A Chernobyl il problema delle radiazioni continua a generare delle mutazioni genetiche, nelle zone vicine all’ex centrale nucleare, molto preoccupanti. Vediamo insieme cosa dice il nuovo studio.
Nonostante siano passati più di 30 anni, l’incidente accaduto a Chernobyl nell’Aprile del 1986, continua ad essere conosciuto anche dalle giovani generazioni, implica una serie tv che ha nuovamente alimentato il dibattito sul tema. Anche perché parliamo di uno dei più grandi drammi vissuti nella storia dell’Occidente, che ancora oggi presenta un conto molto salato da pagare.
In primo luogo perchè quella che è stata soprannominata nel tempo “zona di alienazione” ovvero quella zona delle città ancora contaminata da radiazioni. Parliamo di una perimetro con un raggio di circa 30 chilometri quadrati, in cui ancora oggi, possono entrare soltanto gli scienziati e tecnici molto esperti.
Chernobyl, ecco cosa ha scoperto il nuovo studio uscito negli Stati Uniti
Ma se questa zona, fin da dopo l’incidente è stata evacuata, facendo allontanare tutti gli esseri umani che vivevano in questo perimetro, molti animali sono rimasti invece lì, senza che il governo si preoccupasse troppo di spostarli e allontanare anche loro da un luogo pieno di radiazioni. E gli effetti di questa scelta sono purtroppo visibili ancora oggi.

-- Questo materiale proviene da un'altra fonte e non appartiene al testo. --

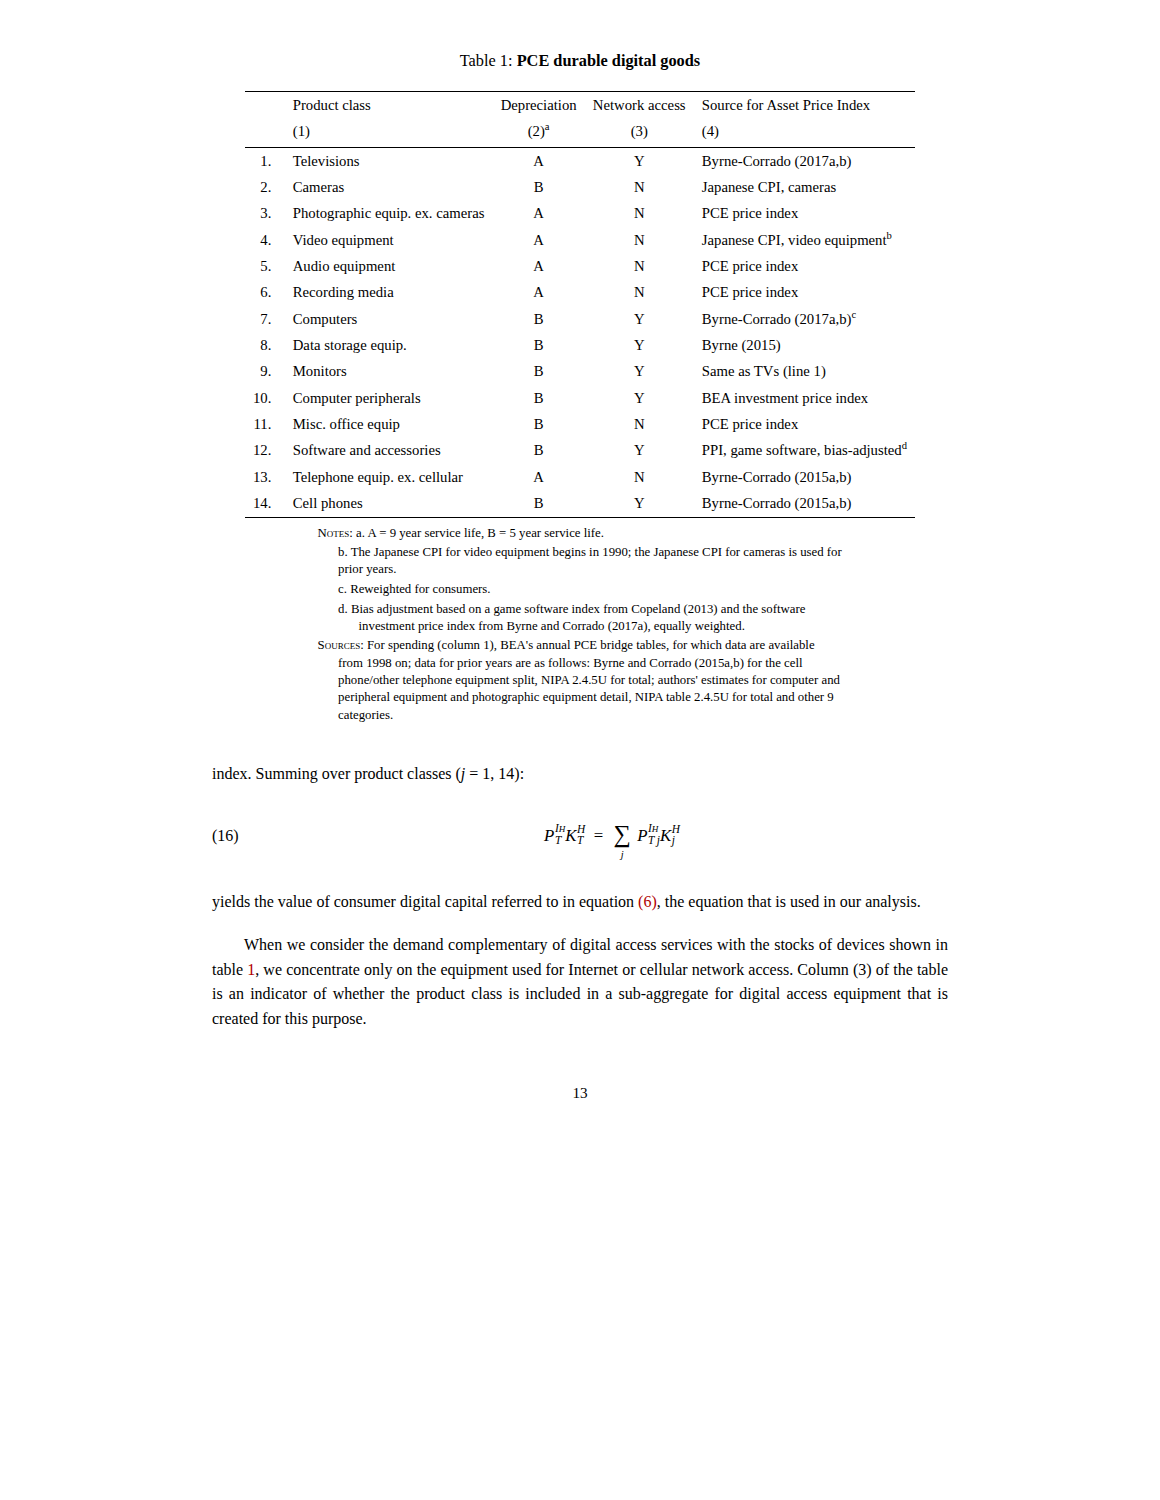Table 1: PCE durable digital goods
| | Product class | Depreciation | Network access | Source for Asset Price Index |
| --- | --- | --- | --- | --- |
| | (1) | (2) a | (3) | (4) |
| 1. | Televisions | A | Y | Byrne-Corrado (2017a,b) |
| 2. | Cameras | B | N | Japanese CPI, cameras |
| 3. | Photographic equip. ex. cameras | A | N | PCE price index |
| 4. | Video equipment | A | N | Japanese CPI, video equipment b |
| 5. | Audio equipment | A | N | PCE price index |
| 6. | Recording media | A | N | PCE price index |
| 7. | Computers | B | Y | Byrne-Corrado (2017a,b) c |
| 8. | Data storage equip. | B | Y | Byrne (2015) |
| 9. | Monitors | B | Y | Same as TVs (line 1) |
| 10. | Computer peripherals | B | Y | BEA investment price index |
| 11. | Misc. office equip | B | N | PCE price index |
| 12. | Software and accessories | B | Y | PPI, game software, bias-adjusted d |
| 13. | Telephone equip. ex. cellular | A | N | Byrne-Corrado (2015a,b) |
| 14. | Cell phones | B | Y | Byrne-Corrado (2015a,b) |
Notes: a. A = 9 year service life, B = 5 year service life.
b. The Japanese CPI for video equipment begins in 1990; the Japanese CPI for cameras is used for prior years.
c. Reweighted for consumers.
d. Bias adjustment based on a game software index from Copeland (2013) and the software investment price index from Byrne and Corrado (2017a), equally weighted.
Sources: For spending (column 1), BEA's annual PCE bridge tables, for which data are available from 1998 on; data for prior years are as follows: Byrne and Corrado (2015a,b) for the cell phone/other telephone equipment split, NIPA 2.4.5U for total; authors' estimates for computer and peripheral equipment and photographic equipment detail, NIPA table 2.4.5U for total and other 9 categories.
index. Summing over product classes (j = 1, 14):
(16)
PIH T KHT = ∑j PIH T jKHj
yields the value of consumer digital capital referred to in equation (6), the equation that is used in our analysis.
When we consider the demand complementary of digital access services with the stocks of devices shown in table 1, we concentrate only on the equipment used for Internet or cellular network access. Column (3) of the table is an indicator of whether the product class is included in a sub-aggregate for digital access equipment that is created for this purpose.
13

Forse non tutti lo sanno, ma ormai da qualche tempo, sono diverse le ricerche scientifiche uscite che testimoniano come qualcosa nel dna di questi animali è cambiato. Le radiazioni sembrano aver prodotto in loro una vera e propria mutazione genetica.
Un nuovo studio ad esempio, realizzato dal National Institute of Health negli Usa, è riuscito a dimostrare come, alcune specie animali che sono nate in quella zona anni dopo l’incidente nucleare, hanno sviluppato un genoma molto diverso dai loro simili che hanno invece vissuto in zone vicine, ma non contaminate.

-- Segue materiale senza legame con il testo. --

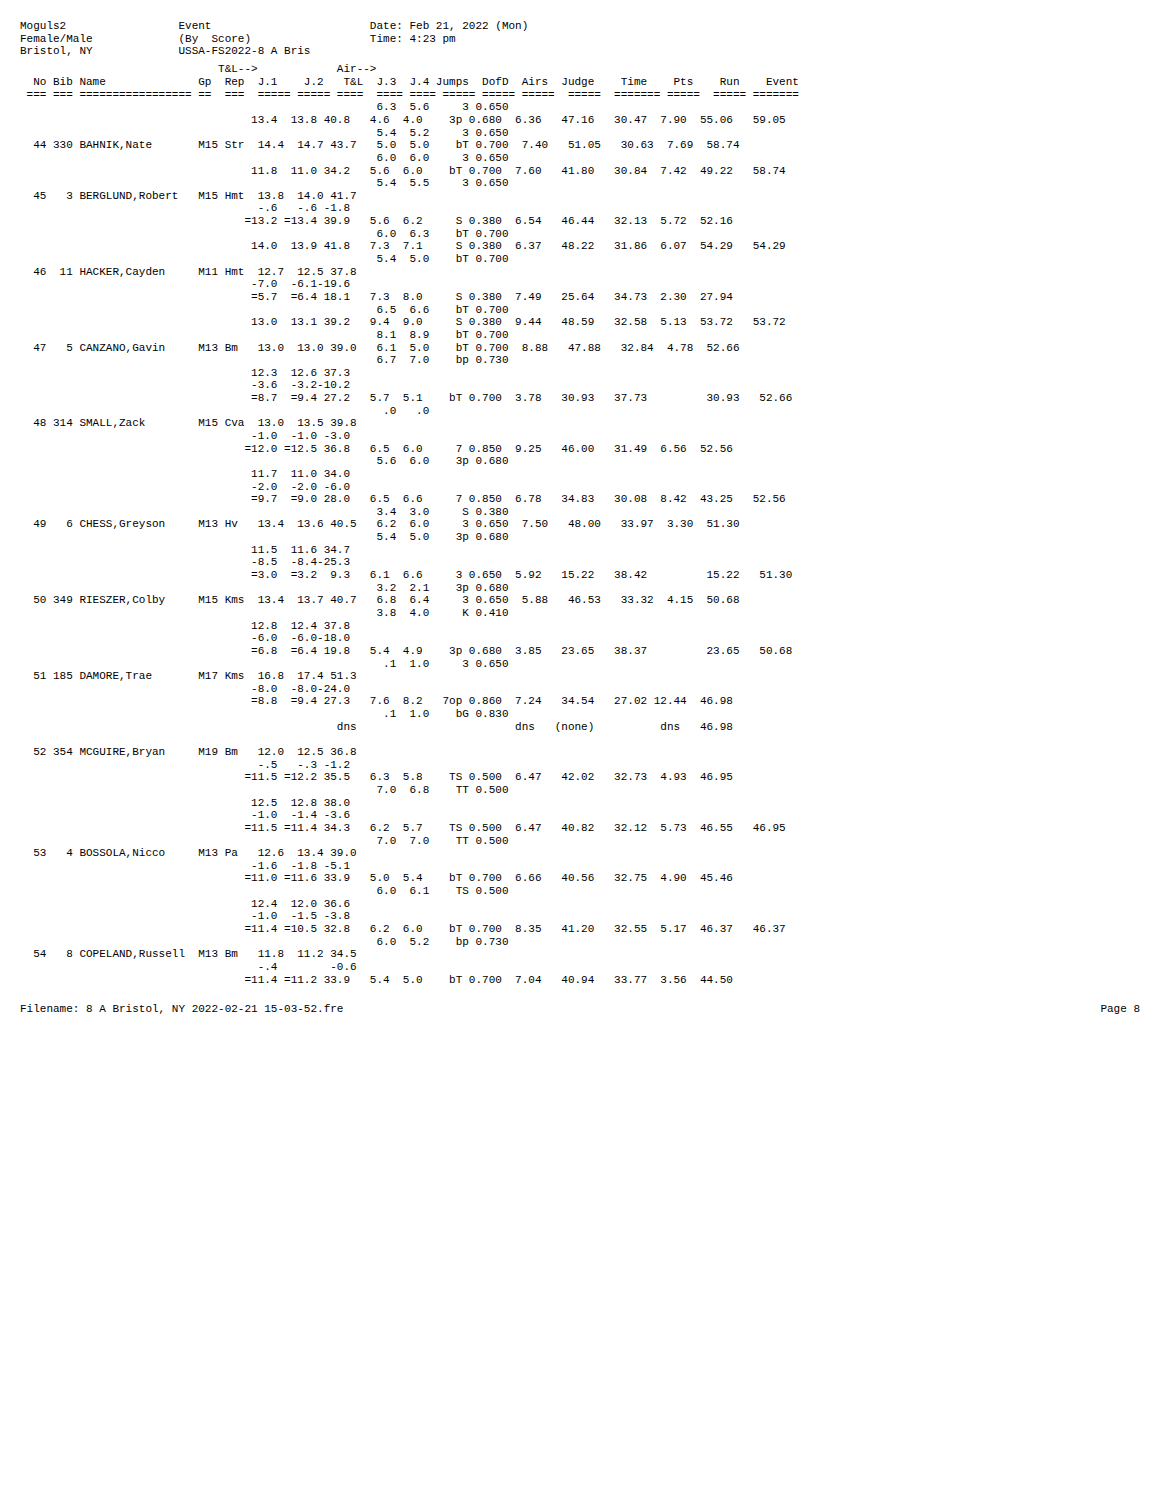Moguls2                 Event                        Date: Feb 21, 2022 (Mon)
Female/Male             (By  Score)                  Time: 4:23 pm
Bristol, NY             USSA-FS2022-8 A Bris
                              T&L-->            Air-->
  No Bib Name              Gp  Rep  J.1    J.2   T&L  J.3  J.4 Jumps  DofD  Airs  Judge    Time    Pts    Run    Event
 === === ================= ==  ===  ===== ===== ====  ==== ==== ===== ===== =====  =====  ======= =====  ===== =======
                                                      6.3  5.6     3 0.650
                                   13.4  13.8 40.8   4.6  4.0    3p 0.680  6.36   47.16   30.47  7.90  55.06   59.05
                                                      5.4  5.2     3 0.650
  44 330 BAHNIK,Nate       M15 Str  14.4  14.7 43.7   5.0  5.0    bT 0.700  7.40   51.05   30.63  7.69  58.74
                                                      6.0  6.0     3 0.650
                                   11.8  11.0 34.2   5.6  6.0    bT 0.700  7.60   41.80   30.84  7.42  49.22   58.74
                                                      5.4  5.5     3 0.650
  45   3 BERGLUND,Robert   M15 Hmt  13.8  14.0 41.7
                                    -.6   -.6 -1.8
                                  =13.2 =13.4 39.9   5.6  6.2     S 0.380  6.54   46.44   32.13  5.72  52.16
                                                      6.0  6.3    bT 0.700
                                   14.0  13.9 41.8   7.3  7.1     S 0.380  6.37   48.22   31.86  6.07  54.29   54.29
                                                      5.4  5.0    bT 0.700
  46  11 HACKER,Cayden     M11 Hmt  12.7  12.5 37.8
                                   -7.0  -6.1-19.6
                                   =5.7  =6.4 18.1   7.3  8.0     S 0.380  7.49   25.64   34.73  2.30  27.94
                                                      6.5  6.6    bT 0.700
                                   13.0  13.1 39.2   9.4  9.0     S 0.380  9.44   48.59   32.58  5.13  53.72   53.72
                                                      8.1  8.9    bT 0.700
  47   5 CANZANO,Gavin     M13 Bm   13.0  13.0 39.0   6.1  5.0    bT 0.700  8.88   47.88   32.84  4.78  52.66
                                                      6.7  7.0    bp 0.730
                                   12.3  12.6 37.3
                                   -3.6  -3.2-10.2
                                   =8.7  =9.4 27.2   5.7  5.1    bT 0.700  3.78   30.93   37.73         30.93   52.66
                                                       .0   .0
  48 314 SMALL,Zack        M15 Cva  13.0  13.5 39.8
                                   -1.0  -1.0 -3.0
                                  =12.0 =12.5 36.8   6.5  6.0     7 0.850  9.25   46.00   31.49  6.56  52.56
                                                      5.6  6.0    3p 0.680
                                   11.7  11.0 34.0
                                   -2.0  -2.0 -6.0
                                   =9.7  =9.0 28.0   6.5  6.6     7 0.850  6.78   34.83   30.08  8.42  43.25   52.56
                                                      3.4  3.0     S 0.380
  49   6 CHESS,Greyson     M13 Hv   13.4  13.6 40.5   6.2  6.0     3 0.650  7.50   48.00   33.97  3.30  51.30
                                                      5.4  5.0    3p 0.680
                                   11.5  11.6 34.7
                                   -8.5  -8.4-25.3
                                   =3.0  =3.2  9.3   6.1  6.6     3 0.650  5.92   15.22   38.42         15.22   51.30
                                                      3.2  2.1    3p 0.680
  50 349 RIESZER,Colby     M15 Kms  13.4  13.7 40.7   6.8  6.4     3 0.650  5.88   46.53   33.32  4.15  50.68
                                                      3.8  4.0     K 0.410
                                   12.8  12.4 37.8
                                   -6.0  -6.0-18.0
                                   =6.8  =6.4 19.8   5.4  4.9    3p 0.680  3.85   23.65   38.37         23.65   50.68
                                                       .1  1.0     3 0.650
  51 185 DAMORE,Trae       M17 Kms  16.8  17.4 51.3
                                   -8.0  -8.0-24.0
                                   =8.8  =9.4 27.3   7.6  8.2   7op 0.860  7.24   34.54   27.02 12.44  46.98
                                                       .1  1.0    bG 0.830
                                                dns                        dns   (none)          dns   46.98

  52 354 MCGUIRE,Bryan     M19 Bm   12.0  12.5 36.8
                                    -.5   -.3 -1.2
                                  =11.5 =12.2 35.5   6.3  5.8    TS 0.500  6.47   42.02   32.73  4.93  46.95
                                                      7.0  6.8    TT 0.500
                                   12.5  12.8 38.0
                                   -1.0  -1.4 -3.6
                                  =11.5 =11.4 34.3   6.2  5.7    TS 0.500  6.47   40.82   32.12  5.73  46.55   46.95
                                                      7.0  7.0    TT 0.500
  53   4 BOSSOLA,Nicco     M13 Pa   12.6  13.4 39.0
                                   -1.6  -1.8 -5.1
                                  =11.0 =11.6 33.9   5.0  5.4    bT 0.700  6.66   40.56   32.75  4.90  45.46
                                                      6.0  6.1    TS 0.500
                                   12.4  12.0 36.6
                                   -1.0  -1.5 -3.8
                                  =11.4 =10.5 32.8   6.2  6.0    bT 0.700  8.35   41.20   32.55  5.17  46.37   46.37
                                                      6.0  5.2    bp 0.730
  54   8 COPELAND,Russell  M13 Bm   11.8  11.2 34.5
                                    -.4        -0.6
                                  =11.4 =11.2 33.9   5.4  5.0    bT 0.700  7.04   40.94   33.77  3.56  44.50
Filename: 8 A Bristol, NY 2022-02-21 15-03-52.fre
Page 8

Gli animali che vivono in quella zona sono andati incontro a una vera e propria mutazione genetica
Parliamo dunque di una vera e propria mutazione genetica negli animali, che testimonia quanto siano pericolose le radiazioni sprigionate quel giorno. Per giungere a queste conclusioni, il team di ricercatori dell’università americana, ha analizzato circa 300 cani che sono nati e cresciuti vicino all’ex centrale elettrica più famosa d’Occidente.

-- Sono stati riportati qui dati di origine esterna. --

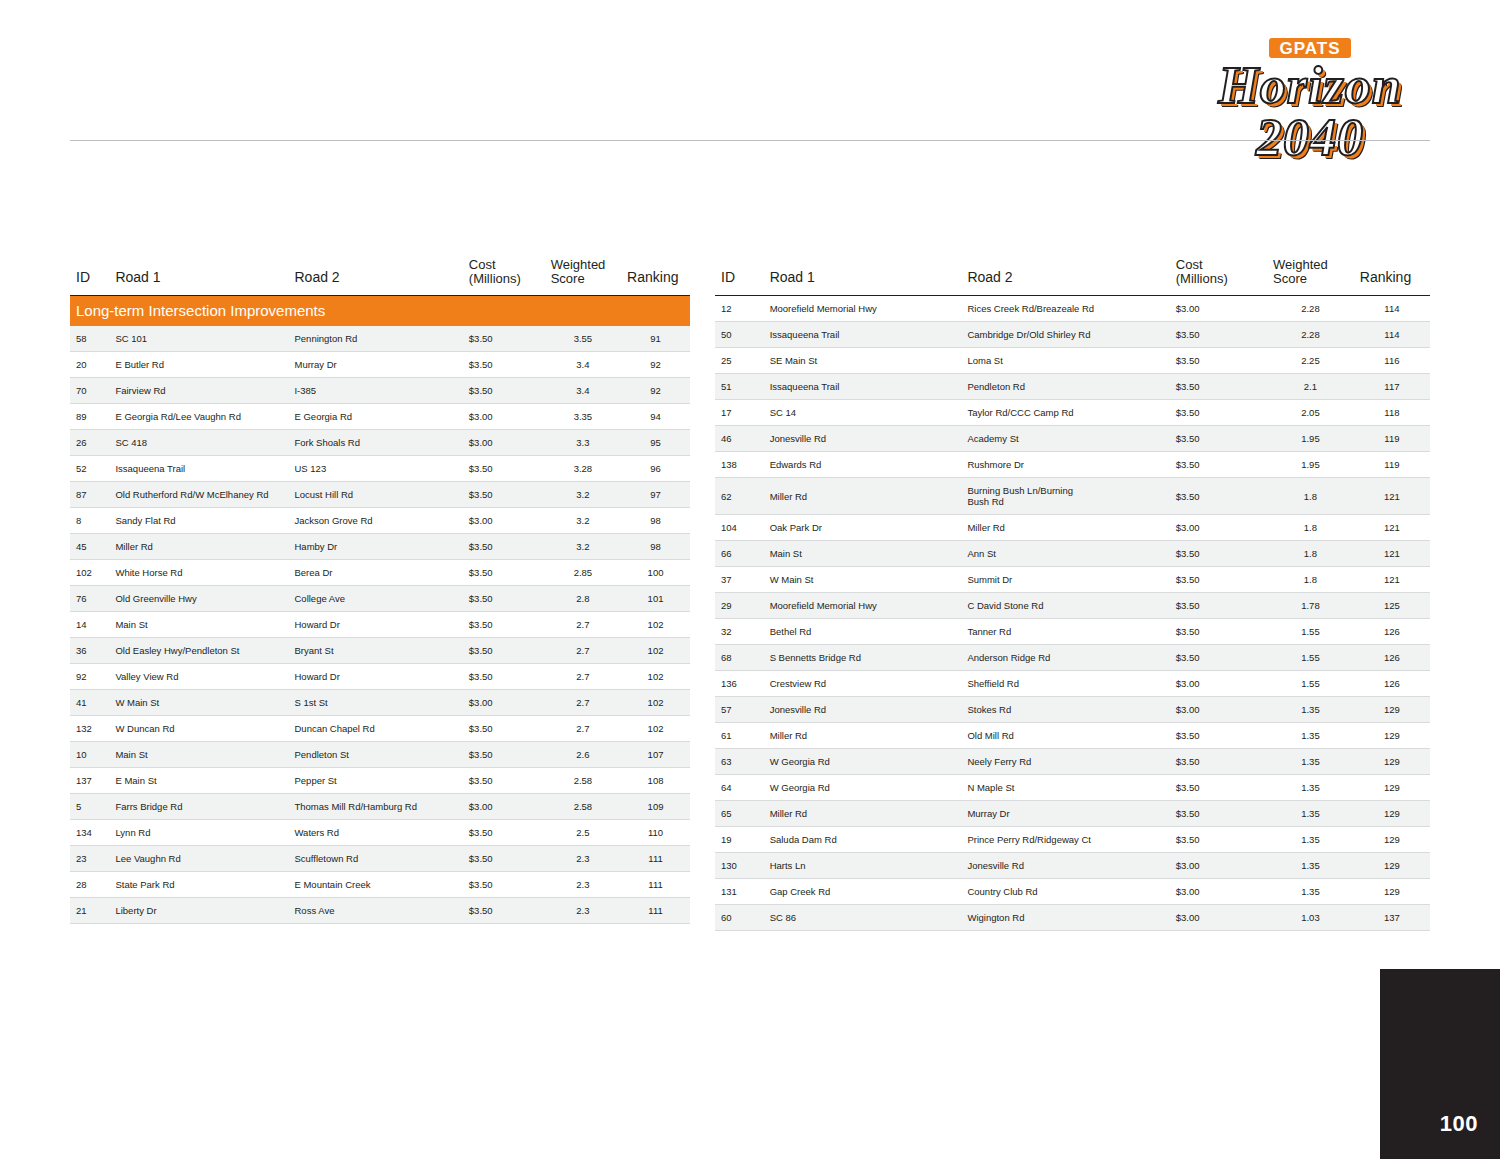GPATS
Horizon 2040
| ID | Road 1 | Road 2 | Cost (Millions) | Weighted Score | Ranking |
| --- | --- | --- | --- | --- | --- |
| Long-term Intersection Improvements |
| 58 | SC 101 | Pennington Rd | $3.50 | 3.55 | 91 |
| 20 | E Butler Rd | Murray Dr | $3.50 | 3.4 | 92 |
| 70 | Fairview Rd | I-385 | $3.50 | 3.4 | 92 |
| 89 | E Georgia Rd/Lee Vaughn Rd | E Georgia Rd | $3.00 | 3.35 | 94 |
| 26 | SC 418 | Fork Shoals Rd | $3.00 | 3.3 | 95 |
| 52 | Issaqueena Trail | US 123 | $3.50 | 3.28 | 96 |
| 87 | Old Rutherford Rd/W McElhaney Rd | Locust Hill Rd | $3.50 | 3.2 | 97 |
| 8 | Sandy Flat Rd | Jackson Grove Rd | $3.00 | 3.2 | 98 |
| 45 | Miller Rd | Hamby Dr | $3.50 | 3.2 | 98 |
| 102 | White Horse Rd | Berea Dr | $3.50 | 2.85 | 100 |
| 76 | Old Greenville Hwy | College Ave | $3.50 | 2.8 | 101 |
| 14 | Main St | Howard Dr | $3.50 | 2.7 | 102 |
| 36 | Old Easley Hwy/Pendleton St | Bryant St | $3.50 | 2.7 | 102 |
| 92 | Valley View Rd | Howard Dr | $3.50 | 2.7 | 102 |
| 41 | W Main St | S 1st St | $3.00 | 2.7 | 102 |
| 132 | W Duncan Rd | Duncan Chapel Rd | $3.50 | 2.7 | 102 |
| 10 | Main St | Pendleton St | $3.50 | 2.6 | 107 |
| 137 | E Main St | Pepper St | $3.50 | 2.58 | 108 |
| 5 | Farrs Bridge Rd | Thomas Mill Rd/Hamburg Rd | $3.00 | 2.58 | 109 |
| 134 | Lynn Rd | Waters Rd | $3.50 | 2.5 | 110 |
| 23 | Lee Vaughn Rd | Scuffletown Rd | $3.50 | 2.3 | 111 |
| 28 | State Park Rd | E Mountain Creek | $3.50 | 2.3 | 111 |
| 21 | Liberty Dr | Ross Ave | $3.50 | 2.3 | 111 |
| ID | Road 1 | Road 2 | Cost (Millions) | Weighted Score | Ranking |
| --- | --- | --- | --- | --- | --- |
| 12 | Moorefield Memorial Hwy | Rices Creek Rd/Breazeale Rd | $3.00 | 2.28 | 114 |
| 50 | Issaqueena Trail | Cambridge Dr/Old Shirley Rd | $3.50 | 2.28 | 114 |
| 25 | SE Main St | Loma St | $3.50 | 2.25 | 116 |
| 51 | Issaqueena Trail | Pendleton Rd | $3.50 | 2.1 | 117 |
| 17 | SC 14 | Taylor Rd/CCC Camp Rd | $3.50 | 2.05 | 118 |
| 46 | Jonesville Rd | Academy St | $3.50 | 1.95 | 119 |
| 138 | Edwards Rd | Rushmore Dr | $3.50 | 1.95 | 119 |
| 62 | Miller Rd | Burning Bush Ln/Burning Bush Rd | $3.50 | 1.8 | 121 |
| 104 | Oak Park Dr | Miller Rd | $3.00 | 1.8 | 121 |
| 66 | Main St | Ann St | $3.50 | 1.8 | 121 |
| 37 | W Main St | Summit Dr | $3.50 | 1.8 | 121 |
| 29 | Moorefield Memorial Hwy | C David Stone Rd | $3.50 | 1.78 | 125 |
| 32 | Bethel Rd | Tanner Rd | $3.50 | 1.55 | 126 |
| 68 | S Bennetts Bridge Rd | Anderson Ridge Rd | $3.50 | 1.55 | 126 |
| 136 | Crestview Rd | Sheffield Rd | $3.00 | 1.55 | 126 |
| 57 | Jonesville Rd | Stokes Rd | $3.00 | 1.35 | 129 |
| 61 | Miller Rd | Old Mill Rd | $3.50 | 1.35 | 129 |
| 63 | W Georgia Rd | Neely Ferry Rd | $3.50 | 1.35 | 129 |
| 64 | W Georgia Rd | N Maple St | $3.50 | 1.35 | 129 |
| 65 | Miller Rd | Murray Dr | $3.50 | 1.35 | 129 |
| 19 | Saluda Dam Rd | Prince Perry Rd/Ridgeway Ct | $3.50 | 1.35 | 129 |
| 130 | Harts Ln | Jonesville Rd | $3.00 | 1.35 | 129 |
| 131 | Gap Creek Rd | Country Club Rd | $3.00 | 1.35 | 129 |
| 60 | SC 86 | Wigington Rd | $3.00 | 1.03 | 137 |
100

Una ricerca nata in primo luogo per capire e studiare meglio gli effetti delle radiazioni sulla natura e le specie viventi che non hanno mai abbandonato quel luogo. Come ha dichiarato David Brenner, uno degli autori dello studio: “La continua presenza di cani nell’area dimostra che la specie è stata in grado di sopravvivere e riprodursi nonostante le condizioni di radioattività, il che è piuttosto notevole”.